AI Teams Protected as Company Shifts Focus
Workers in AI and cloud computing roles are mostly safe from the cuts. Four sources confirmed these positions are being protected. One source said Baidu is actually moving more resources toward AI development.
This strategy makes sense given Baidu’s challenges. The company has invested heavily in AI for years. Those bets haven’t prevented its core advertising business from deteriorating.
Revenue dropped 7% overall in the third quarter. Online advertising revenue plummeted 18%. This represents the second consecutive quarter of declining revenue for the search giant.
Competitors are eating Baidu’s lunch. Social media platforms like RedNote and ByteDance’s Douyin have captured market share. Baidu’s advertising business continues to shrink as users migrate to other platforms.
The company was actually first among Chinese tech firms to launch a ChatGPT-style service in 2023. That early advantage has vanished. Competitors including Alibaba and startup DeepSeek have closed the gap.
User Numbers Tell a Troubling Story
Adoption figures reveal Baidu’s struggles. The Ernie Bot app had just 10.77 million monthly active users in September. ByteDance’s Doubao reached 150 million users. DeepSeek attracted 73.4 million users.
Baidu has tried multiple approaches with its Ernie large language model. The company moved to open source earlier this year. Strategy shifts haven’t produced the desired results.

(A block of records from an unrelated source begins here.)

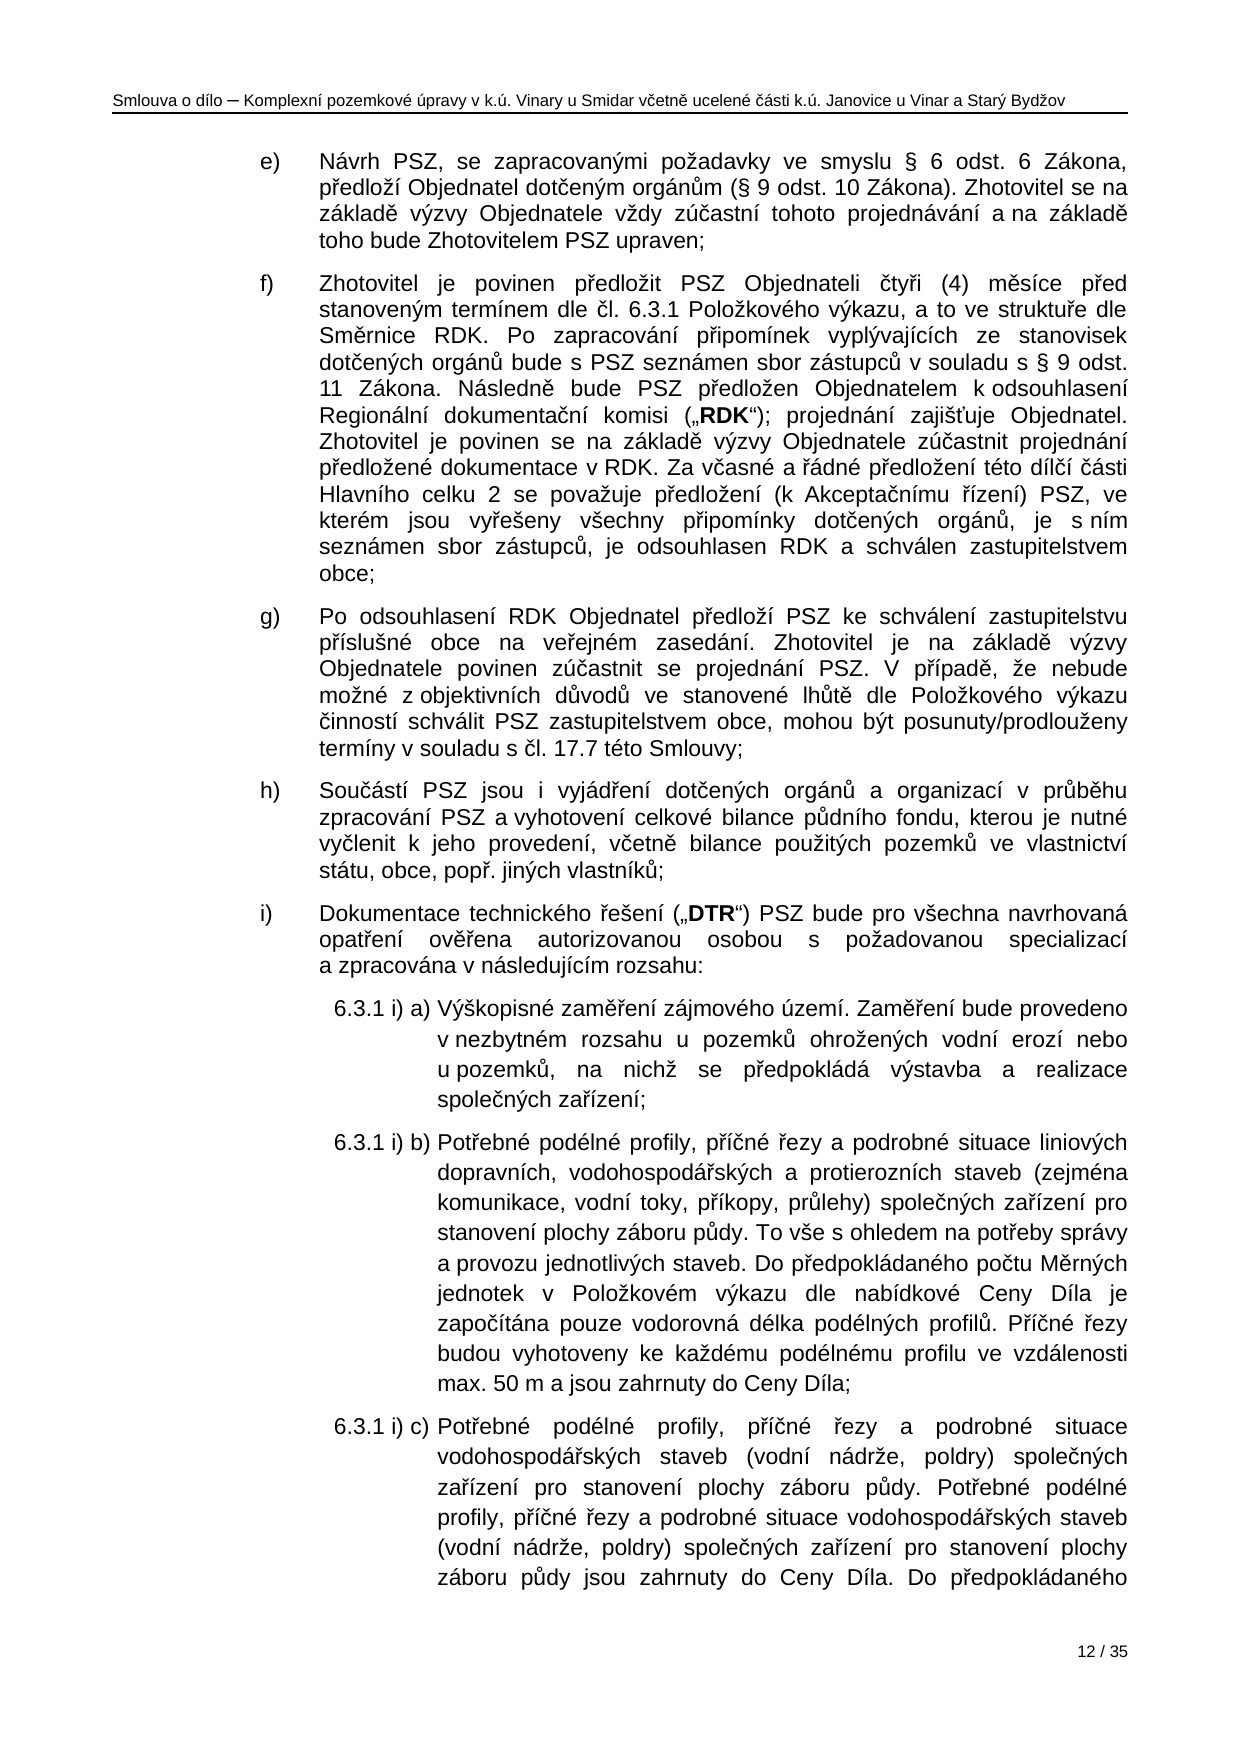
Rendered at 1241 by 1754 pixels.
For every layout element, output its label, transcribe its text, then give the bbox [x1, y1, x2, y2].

list Zhotovitel je povinen předložit PSZ Objednateli čtyři (4) měsíce před stanoveným termínem dle čl. 6.3.1 Položkového výkazu, a to ve struktuře dle Směrnice RDK. Po zapracování připomínek vyplývajících ze stanovisek dotčených orgánů bude s PSZ seznámen sbor zástupců v souladu s § 9 odst. 11 Zákona. Následně bude PSZ předložen Objednatelem k odsouhlasení Regionální dokumentační komisi („RDK“); projednání zajišťuje Objednatel. Zhotovitel je povinen se na základě výzvy Objednatele zúčastnit projednání předložené dokumentace v RDK. Za včasné a řádné předložení této dílčí části Hlavního celku 2 se považuje předložení (k Akceptačnímu řízení) PSZ, ve kterém jsou vyřešeny všechny připomínky dotčených orgánů, je s ním seznámen sbor zástupců, je odsouhlasen RDK a schválen zastupitelstvem obce; [260, 270, 1128, 586]
list Návrh PSZ, se zapracovanými požadavky ve smyslu § 6 odst. 6 Zákona, předloží Objednatel dotčeným orgánům (§ 9 odst. 10 Zákona). Zhotovitel se na základě výzvy Objednatele vždy zúčastní tohoto projednávání a na základě toho bude Zhotovitelem PSZ upraven; [260, 148, 1128, 253]
list Součástí PSZ jsou i vyjádření dotčených orgánů a organizací v průběhu zpracování PSZ a vyhotovení celkové bilance půdního fondu, kterou je nutné vyčlenit k jeho provedení, včetně bilance použitých pozemků ve vlastnictví státu, obce, popř. jiných vlastníků; [260, 777, 1128, 883]
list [334, 1413, 1128, 1590]
list Po odsouhlasení RDK Objednatel předloží PSZ ke schválení zastupitelstvu příslušné obce na veřejném zasedání. Zhotovitel je na základě výzvy Objednatele povinen zúčastnit se projednání PSZ. V případě, že nebude možné z objektivních důvodů ve stanovené lhůtě dle Položkového výkazu činností schválit PSZ zastupitelstvem obce, mohou být posunuty/prodlouženy termíny v souladu s čl. 17.7 této Smlouvy; [260, 603, 1128, 761]
list Výškopisné zaměření zájmového území. Zaměření bude provedeno v nezbytném rozsahu u pozemků ohrožených vodní erozí nebo u pozemků, na nichž se předpokládá výstavba a realizace společných zařízení; [334, 995, 1128, 1112]
list Potřebné podélné profily, příčné řezy a podrobné situace liniových dopravních, vodohospodářských a protierozních staveb (zejména komunikace, vodní toky, příkopy, průlehy) společných zařízení pro stanovení plochy záboru půdy. To vše s ohledem na potřeby správy a provozu jednotlivých staveb. Do předpokládaného počtu Měrných jednotek v Položkovém výkazu dle nabídkové Ceny Díla je započítána pouze vodorovná délka podélných profilů. Příčné řezy budou vyhotoveny ke každému podélnému profilu ve vzdálenosti max. 50 m a jsou zahrnuty do Ceny Díla; [334, 1129, 1128, 1397]
list Dokumentace technického řešení („DTR“) PSZ bude pro všechna navrhovaná opatření ověřena autorizovanou osobou s požadovanou specializací a zpracována v následujícím rozsahu: [260, 899, 1128, 979]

The company is now embedding AI into existing products. More than half of mobile search pages include AI-generated content. This integration hasn’t reversed the revenue decline.
Baidu’s workforce has been shrinking for three straight years. Employee count dropped from 41,300 in 2022 to 35,900 by the end of 2024. The current round of cuts will reduce headcount further.
Job cuts are becoming common across Chinese tech companies. Alibaba and Tencent eliminated tens of thousands of positions in 2022. Those reductions came during a government regulatory crackdown on internet platforms.
American tech companies are making similar moves. Amazon and IBM are cutting thousands of jobs globally. Cost reduction has become a priority across the technology sector.
The layoffs vary by business unit and employee performance ratings. The mobile division remains the primary target for cuts. AI and cloud teams are receiving additional investment as other areas contract through the end of the year.